We return to the question: Is the view just noticed in harmony
with and based on the Word? Let us see. If there is nothing on the
altar but bread and wine, why does Christ say, "This is _My body ...
My blood_?" Why not say, This is bread, this is wine? If Christ wanted
us to understand that the bread and wine merely represent or are
emblems of His body and blood, why did He not say so? Did He not know
how to use language? Did He use dark or misleading words in His last
Will and Testament? Why does Paul, in speaking of worthy and unworthy
communing, speak of the body of Christ as present, as a matter of
course? Was he inspired to misunderstand Christ and lead plain readers
astray? If there is nothing more in the sacrament than to remember
Christ, why--as already noticed--did not the writers of the first two
Gospels put in the words, "_Do this in remembrance of Me_?" Or why did
not Christ plainly say, "Take, eat this bread, which represents My
body, in remembrance of Me?" Clearly, the doctrine in question is not
based on the words of Scripture. It cannot be supported by Scripture.
Neither do its defenders attempt to support it by the passages that
clearly speak of this sacrament. If they try to bring in any Scripture
proof, they quote passages that have nothing to do with the subject.
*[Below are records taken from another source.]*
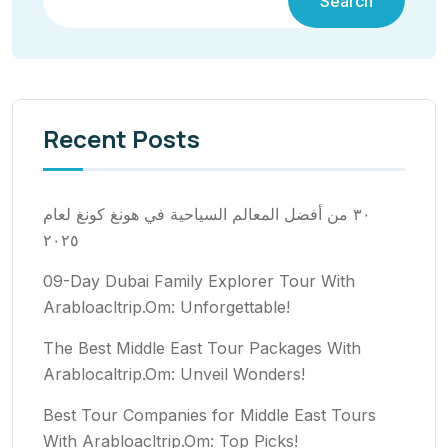
Search
Recent Posts
٣٠ من أفضل المعالم السياحية في هونغ كونغ لعام
٢٠٢٥
09-Day Dubai Family Explorer Tour With
Arabloacltrip.Om: Unforgettable!
The Best Middle East Tour Packages With
Arablocaltrip.Om: Unveil Wonders!
Best Tour Companies for Middle East Tours
With Arabloacltrip.Om: Top Picks!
They draw their proofs and supports principally from reason and
philosophy.

Surely a doctrine that changes the words of the institution,
wrests and twists them out of their natural sense, and does violence
to all sound rules of interpretation that must bolster itself up by
the very same methods of interpretation that are used to disprove the
divinity of Christ, the resurrection of the body, and the eternity of
future punishment, is not the doctrine of Christ.